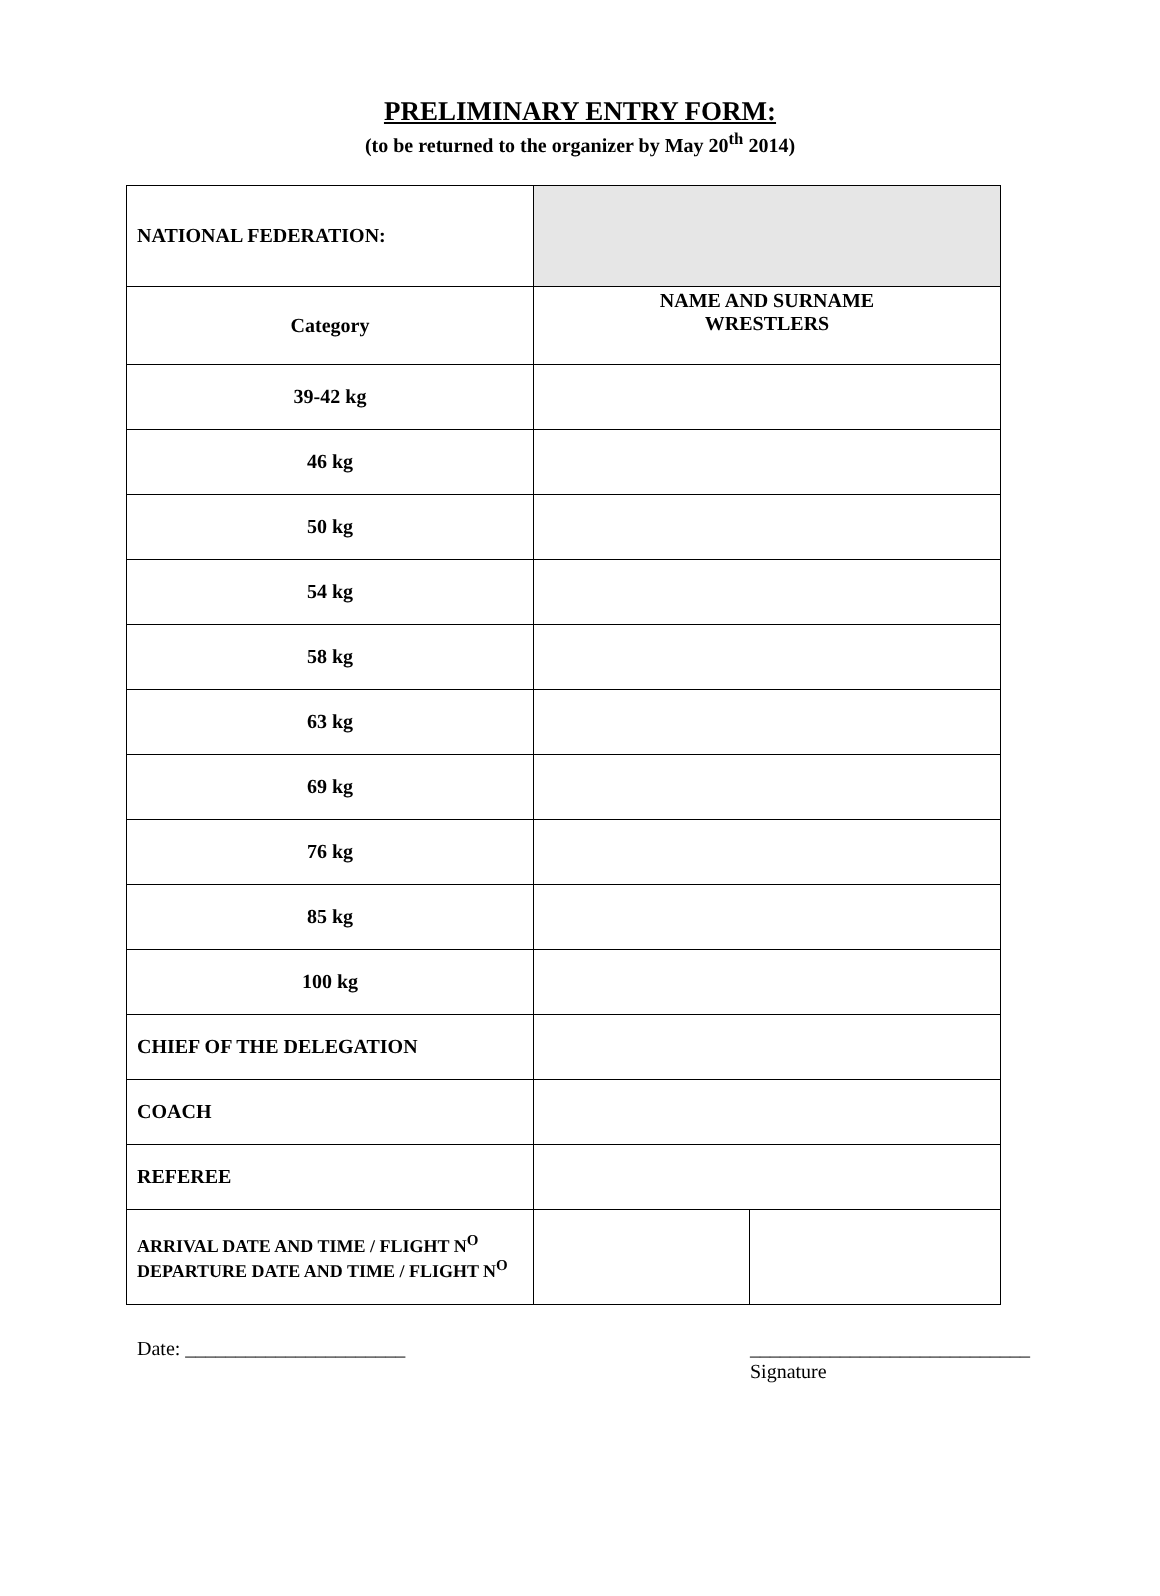PRELIMINARY ENTRY FORM:
(to be returned to the organizer by May 20<sup>th</sup> 2014)
| NATIONAL FEDERATION: | | |
| Category | NAME AND SURNAME WRESTLERS | |
| 39-42 kg | | |
| 46 kg | | |
| 50 kg | | |
| 54 kg | | |
| 58 kg | | |
| 63 kg | | |
| 69 kg | | |
| 76 kg | | |
| 85 kg | | |
| 100 kg | | |
| CHIEF OF THE DELEGATION | | |
| COACH | | |
| REFEREE | | |
| ARRIVAL DATE AND TIME / FLIGHT N<sup>O</sup> DEPARTURE DATE AND TIME / FLIGHT N<sup>O</sup> | | |
Date: ______________________ ____________________________
Signature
________________________
The material above is to be set down exactly, with pictures removed.

▸ Answer box
PRELIMINARY ENTRY FORM:
(to be returned to the organizer by May 20<sup>th</sup> 2014)
| NATIONAL FEDERATION: | | |
| Category | NAME AND SURNAME WRESTLERS | |
| 39-42 kg | | |
| 46 kg | | |
| 50 kg | | |
| 54 kg | | |
| 58 kg | | |
| 63 kg | | |
| 69 kg | | |
| 76 kg | | |
| 85 kg | | |
| 100 kg | | |
| CHIEF OF THE DELEGATION | | |
| COACH | | |
| REFEREE | | |
| ARRIVAL DATE AND TIME / FLIGHT N<sup>O</sup> DEPARTURE DATE AND TIME / FLIGHT N<sup>O</sup> | | |
Date: ______________________ ____________________________
Signature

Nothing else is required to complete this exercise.